In Herupa's memories, Atrocitus had an inexplicable attachment to Krona. He believed Krona was the one who had made him what he was today. Thea had read it as a kind of Stockholm syndrome, only several orders of magnitude worse.
Atrocitus would drop in on Krona's corpse from time to time, just to talk, to take the edge off. The remaining Guardians all knew about it.
So what was happening now? A man dead for who knew how many ages, back from the grave?
Her expression cooled. "Atrocitus, don't tell me you're the one who revived him."
The Red Lantern leader almost roared a denial, then he saw Thea's expression and understood she knew him far too well. He swallowed his fury and shook his head. "It wasn't me."
She studied him a moment longer, then took him at his word. Hatred was the foundation of his power; his feelings about Krona, complicated as they were, wouldn't make him abandon that hatred.
That Krona had slipped in and made off with four Emotional Entities from Odym wasn't surprising either. To young Mogo, Krona would still register as a Guardian. She'd have watched him stroll right in and walk back out with the Entities, unconcerned.

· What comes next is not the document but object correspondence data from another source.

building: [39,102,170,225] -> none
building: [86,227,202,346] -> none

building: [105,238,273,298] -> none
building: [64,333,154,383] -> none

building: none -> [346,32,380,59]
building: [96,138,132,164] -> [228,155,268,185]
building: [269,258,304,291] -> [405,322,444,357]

But how had he come back? Thea couldn't quite get her head around it. The recently dead could be revived; she could see that, leaving some failsafe behind, some hidden mechanism. But this man had been dead for over a hundred million years. His corpse had dried into a specimen. How was he walking around again?

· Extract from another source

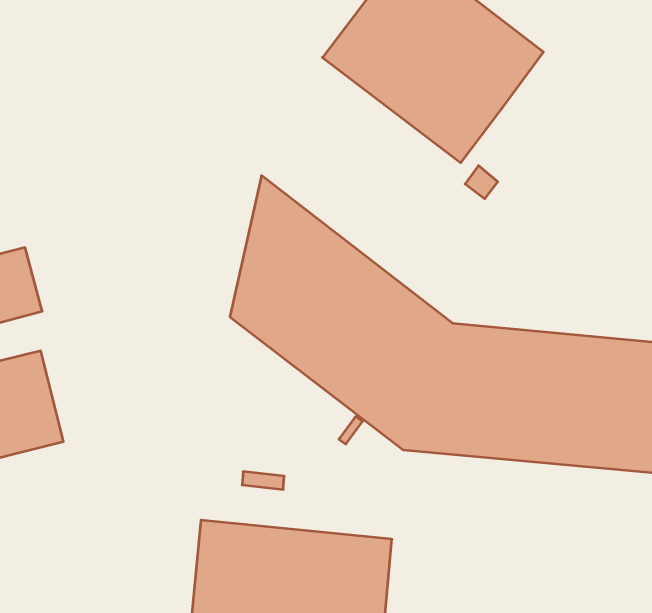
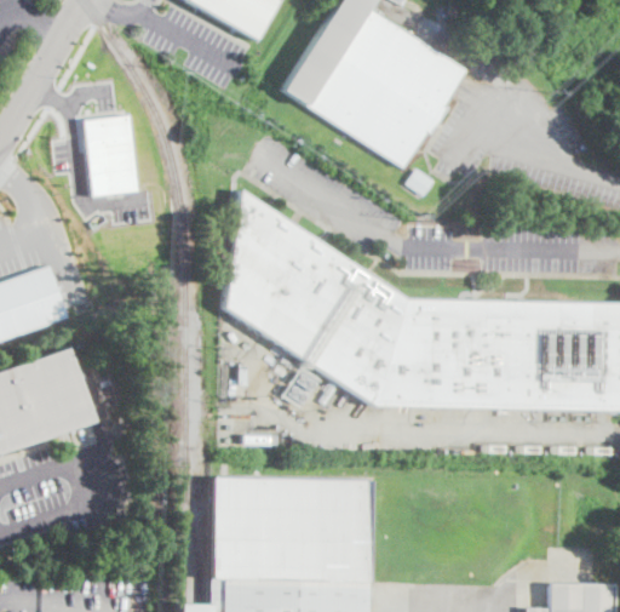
building: none -> [85,113,139,195]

And why steal the Entities? The Entities were earmarked for Kyle Rayner...
She fell silent for a few seconds, thoughts colliding at speed. Losing the Entities at this exact moment was catastrophic. If Kyle couldn't carry them through the Source Wall and recharge the Emotional Spectrum Reservoir, this universe would detonate from emotional drought. The technical term was hard reboot.
A line of sweat broke across her brow. As the universe's premier black-tech mind, Krona almost certainly knew about this too. Cut the supply line, sabotage the whole operation. So he'd grabbed every Entity in one go.
Find him. She'd throw everything she had at this: find this man, anywhere in the universe.
The Seven Corps, her own people, the Reach insectoid forces, Lady Styx, the Trade Alliance, all activated in tandem. He had to be found, fast.
It wasn't long before Batman's comm pinged through.
"Something strange showed up on Earth—"
Thea cut him off. "There's a serious, a really serious problem in the universe right now. Earth is in your hands. We'll handle the rest after I'm done here."
"...All right." Batman closed the line.
Two minutes later, Diana's call came through. "You really should come take a look. This one's not like anything I've seen before."
When Diana said it that gravely, Thea finally paid attention. A quick look couldn't cost her much time.
She left Odym and returned to Earth. The moment she walked in, the entire Justice League was already there. She looked between Diana and Batman, waiting for someone to explain. A weirdo? Who?
"What's going on? If it's not urgent, can it wait? There's a major crisis brewing in the universe." She honestly didn't want anything else on her plate.
"You'll want to see for yourself. Outside the Watchtower, early this morning, something strange just appeared. It's been watching us. Doesn't speak. Doesn't attack..." Diana filled her in quickly. They hadn't gathered much intel themselves.
Thea did care about Diana, more than she cared about any cosmic crisis, at least where her own heart was concerned. A quick glance wouldn't hurt. She lifted her gaze toward the Watchtower in orbit.
What she saw nearly unhinged her jaw. A figure with an enormous head, blank pupil-less eyes, a thin little neck: the silhouette of a certain Chinese tech mogul scaled up by a factor of ten. The figure seemed to sense her attention and turned its eyes toward her in return.
Of course, Jack Ma wasn't actually intimidating: kindly features, almost approachable. That part didn't matter. What mattered was that Thea recognized this figure. If her eyes weren't deceiving her, that was Uatu, the Watcher, from the Marvel Universe.